• [SELECTED TEXT]:
[start]

I'm attempting to work on a PoC using mobile devices, wondering if anyone has attempted to translate the AVX2 code over to something that is compatible with ARM64 CPUs?
Tom Leavy [email protected] wrote:
I'm attempting to work on a PoC using mobile devices, wondering if anyone has attempted to translate the AVX2 code over to something that is compatible with ARM64 CPUs?
Not yet as far as I know, but an ARM-NEON implementation is certainly on our TODO list.
Don't have much experience with ASM coding but maybe I can find some time to try and kick start the process. I'm assuming a command by command port would be fine, unless there are any particular nuances I should know about?
Tom Leavy [email protected] wrote:
Don't have much experience with ASM coding but maybe I can find some time to try and kick start the process.
That would of course be great and highly appreciated!
I'm assuming a command by command port would be fine, unless there are any particular nuances I should know about?
That won't quite work. The AVX2 implementation uses 256-bit vector registers, ARM-NEON registers have a length of only 128 bits. Also, instructions operating on those registers are slightly different, in particular the multiplication instructions.
Hi @cryptojedi and @tomleavy,
I have my NEON implementation is at https://github.com/cothan/kyber/tree/round3 The NTT part is speed up by 3x. Overal speed up is 1.5x. I'm close to finish NEON implementation, the critical component is Keccak, I have my NEON code written for Keccak, my preliminary result for NEON Keccak is a fraction of speed up.
This is my NEON benchmark on ARMv8, Rasberry Pi 4 8Gb 1.9 Ghz (overclocked). Just Polynomial Multiplication module in Kyber.

[end]

• [COLLECTED MATERIAL]:
[start]

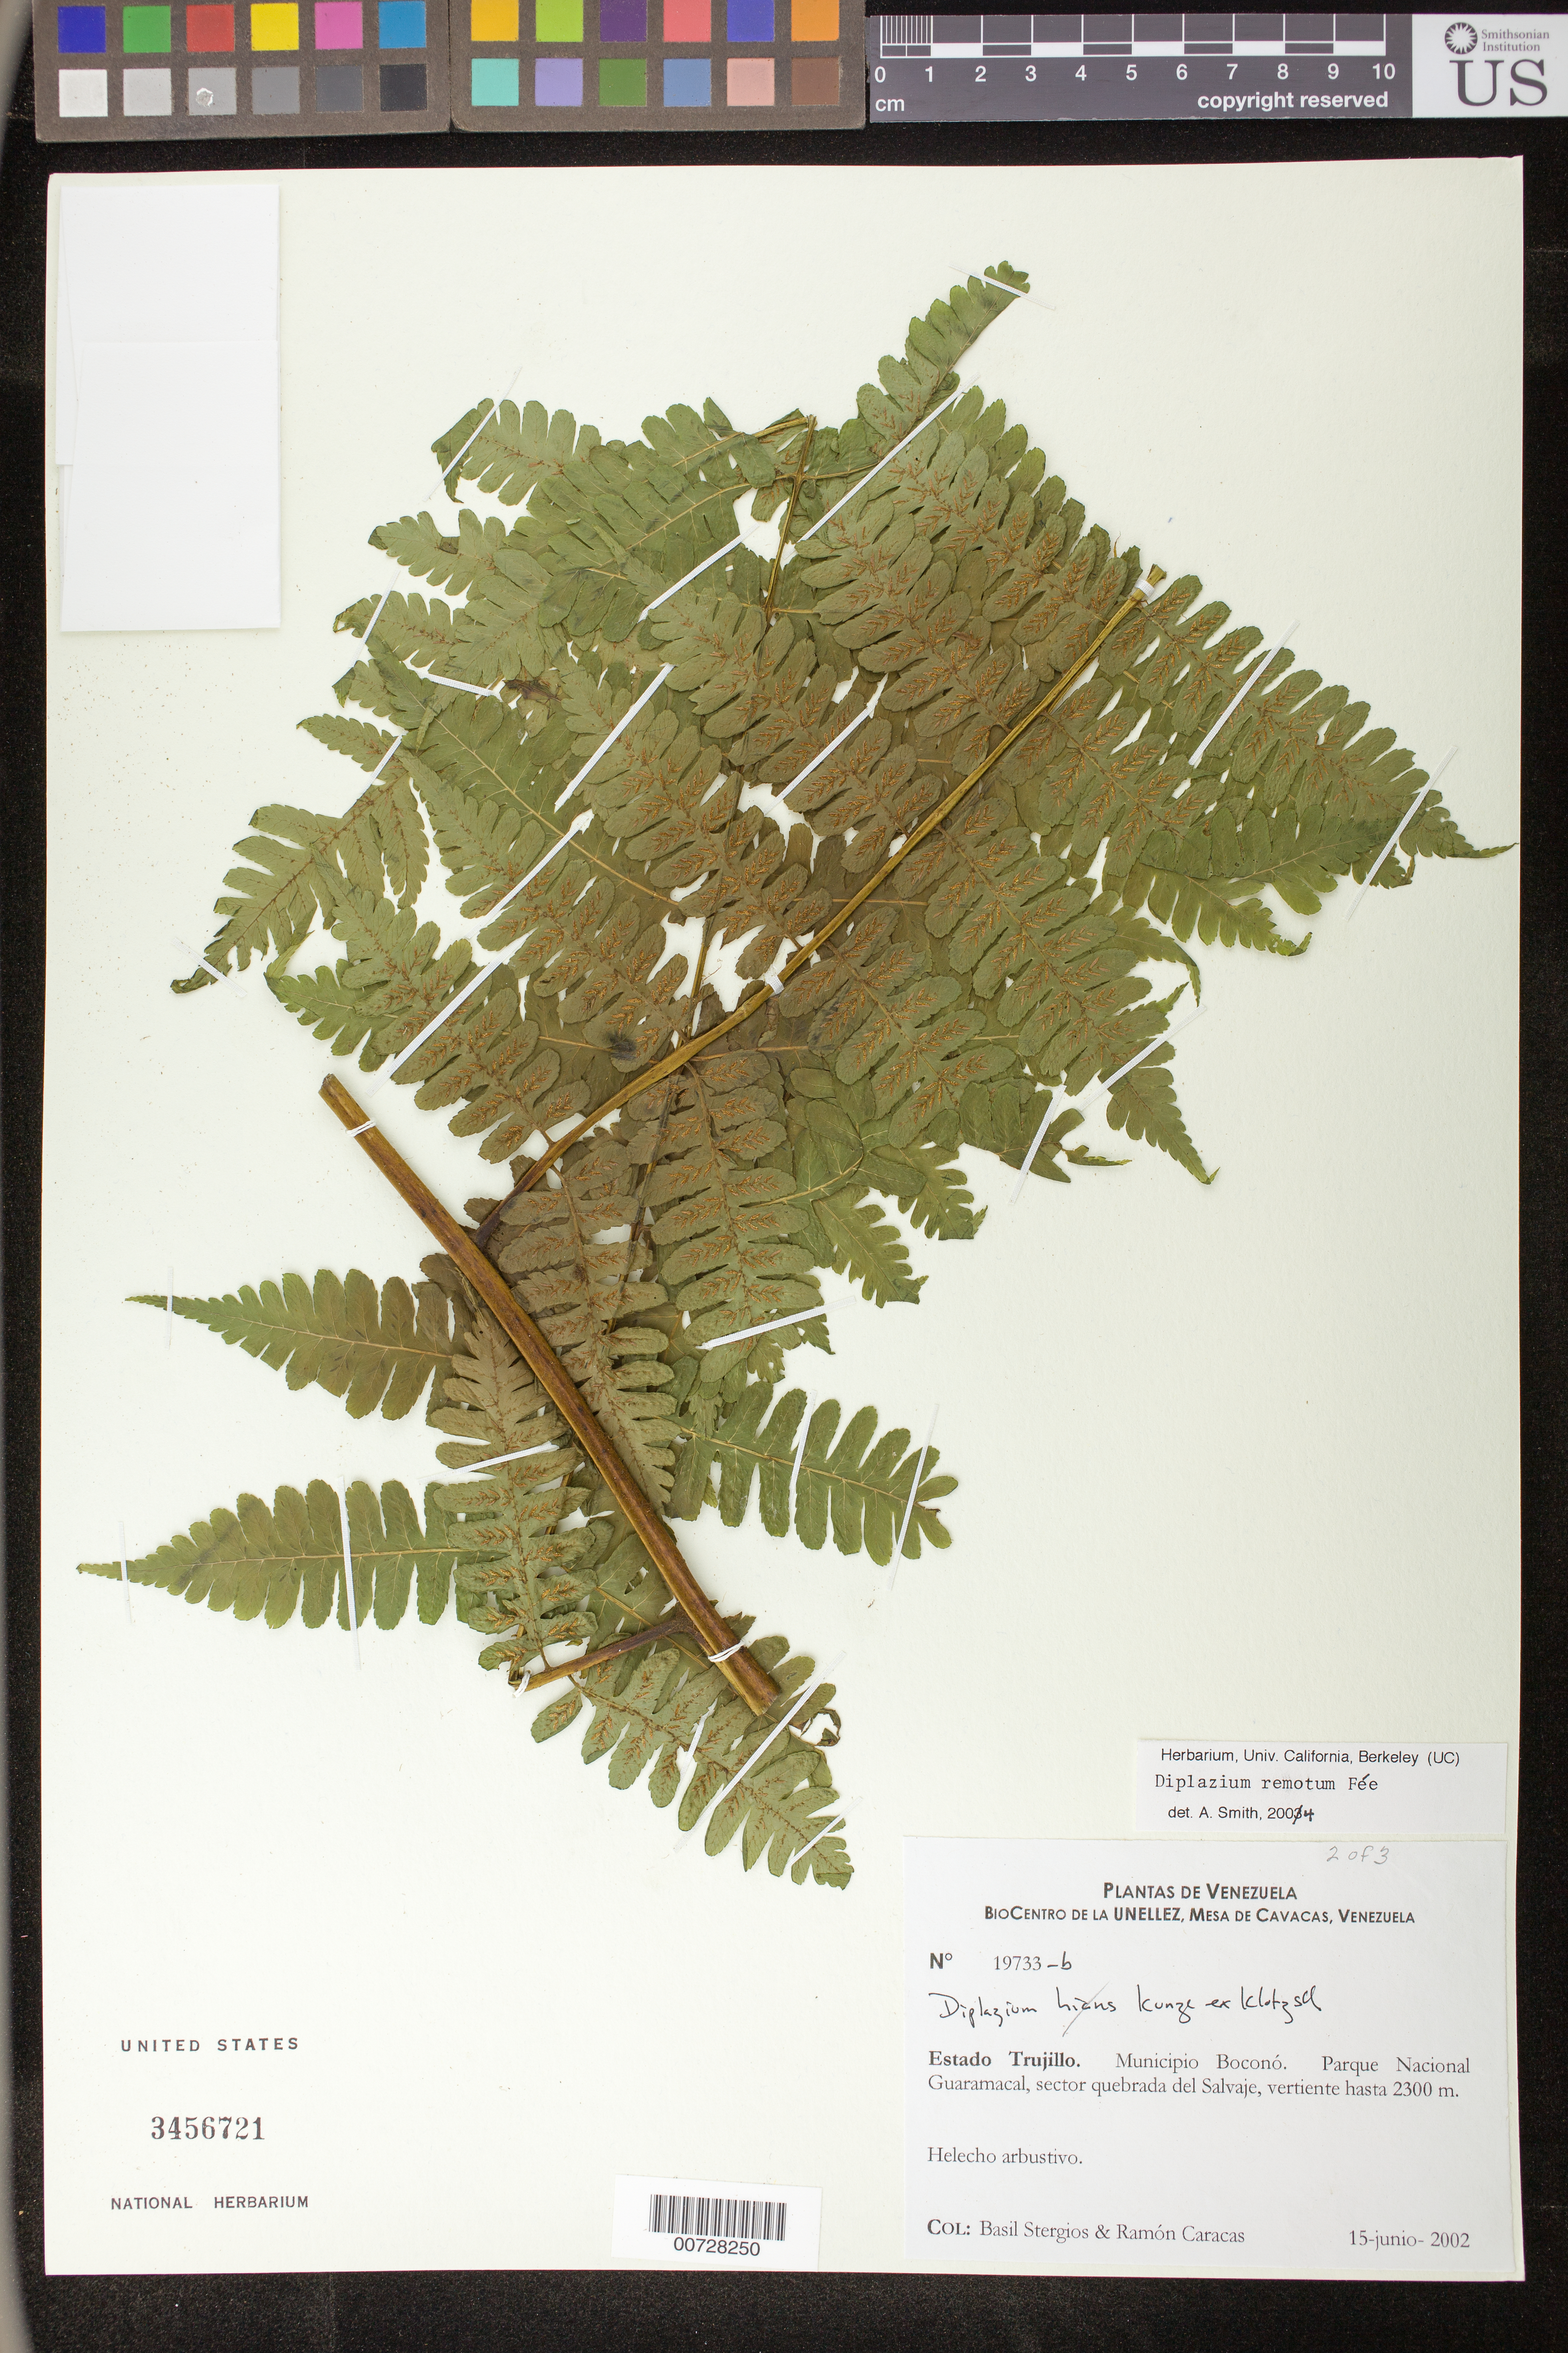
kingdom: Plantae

[end]

• [YOUR TASKS]:
1. Retype the thread on porting the AVX2 code to ARM, everything from "That won't quite" down to "the multiplication instructions.".
2. List every processor architecture or instruction-set extension named in the thread on porting the AVX2 code to ARM.

• [WORKED SOLUTIONS]:
1.
That won't quite work. The AVX2 implementation uses 256-bit vector registers, ARM-NEON registers have a length of only 128 bits. Also, instructions operating on those registers are slightly different, in particular the multiplication instructions.

2. AVX2, ARM64, ARM-NEON (also written NEON), ARMv8